教会の中の人間関係で傷つけられないために(その8)

 パリサイ人について考えることは、教会の中で起こる諸問題を読み解く上で重要ではないかと思うので、今日もその続きをします。

<パリサイ人の問題の本質>

 神様は旧約聖書の時代に、多くの戒め、決まりを人間に与えられました。
 その中でも一番中心にある、重要な戒めは「モーセの十戒」と呼ばれるものです。旧約聖書の出エジプト記20章に書かれています。
 どんな戒めかと言うと、以下のとおりです。

    (1)主を唯一の神としなさい。
    (2)偶像を作ってはいけません。(偶像崇拝の禁止)
    (3)神の名をみだりに唱えてはいけません。
    (4)安息日を聖としなさい。
    (5)父母を敬いなさい。
    (6)殺人をしてはいけません。(汝、殺す無かれ)
    (7)姦淫をしてはいけません。
    (8)盗んではいけません。
    (9)隣人について偽証をしてはいけません。
    (10)隣人の財産をむさぼってはいけません。

 まあ、これぐらいの決まりだったら、守れるよ。とあなたはおっしゃるかも知れません。
 でも、実は、神様の求めておられる標準は、恐ろしく高いのです。

 聖書にこう書かれています。イエス様の言われた言葉です。

21,昔の人々に、『人を殺してはならない。人を殺す者はさばきを受けなければならない』と言われたのを、あなたがたは聞いています。
22,しかし、わたしはあなたがたに言います。兄弟に向かって腹を立てる者は、だれでもさばきを受けなければなりません。
マタイの福音書 5章21-22節

 兄弟に向かって腹を立てた時点で、それは、神様から見たら殺人と同等の罪だというのです。

 またこうもイエス様はおっしゃいました。

27,『姦淫してはならない』と言われたのを、あなたがたは聞いています。
28,しかし、わたしはあなたがたに言います。

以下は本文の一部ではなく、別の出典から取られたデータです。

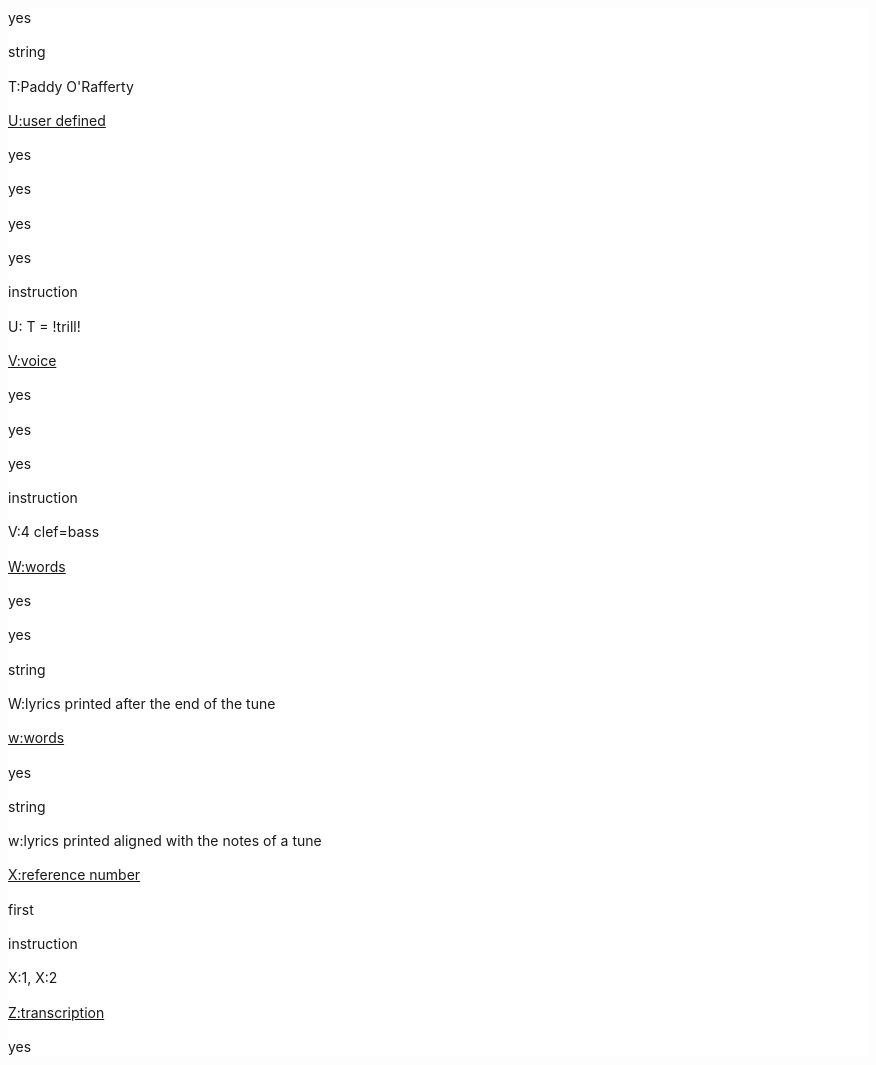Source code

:yes 

string 

T:Paddy O'Rafferty 

[U:user defined](https://abcnotation.com/wiki/abc:standard:v2.1#redefinable_symbols "abc:standard:v2.1 ↵")

yes 

yes 

yes 

yes 

instruction 

U: T = !trill! 

[V:voice](https://abcnotation.com/wiki/abc:standard:v2.1#multiple_voices "abc:standard:v2.1 ↵")

yes 

yes 

yes 

instruction 

V:4 clef=bass 

[W:words](https://abcnotation.com/wiki/abc:standard:v2.1#lyrics "abc:standard:v2.1 ↵")

yes 

yes 

string 

W:lyrics printed after the end of the tune 

[w:words](https://abcnotation.com/wiki/abc:standard:v2.1#lyrics "abc:standard:v2.1 ↵")

yes 

string 

w:lyrics printed aligned with the notes of a tune 

[X:reference number](https://abcnotation.com/wiki/abc:standard:v2.1#xreference_number "abc:standard:v2.1 ↵")

first 

instruction 

X:1, X:2 

[Z:transcription](https://abcnotation.com/wiki/abc:standard:v2.1#ztranscription "abc:standard:v2.1 ↵")

yes 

だれでも情欲をいだいて女を見る者は、すでに心の中で姦淫を犯したのです。
マタイの福音書 5章27-28節

 情欲をいだいて女を見た時点で、それは、神様から見たら姦淫と同等の罪だというのです。

 人間の常識からしたら、ありえない判断ですよね。
 でも、神様はこんな考え方、価値観を持っておられる方なのです。

 私なんか、軽くアウトです。逆立ちしても、滝に打たれてもこんな戒め、守れるわけがありません。
 人に向かって腹を立てることも、情欲をいだいて女を見ることも、毎日のようにありますから。

 このように、本来、人間が本当の意味では守ることができるはずがない律法(本来の律法)を、守れるように作り変えたものがパリサイ人の決まり(パリサイ律法)なのです。
 パリサイ律法を守れば救われると、神の教えを変質させてしまったのがパリサイ人の問題です。
 パリサイ人は人間に過ぎないのに、自分を神の立場に置いたのが、問題の本質です。
 それをイエス様は厳しく非難されたのです。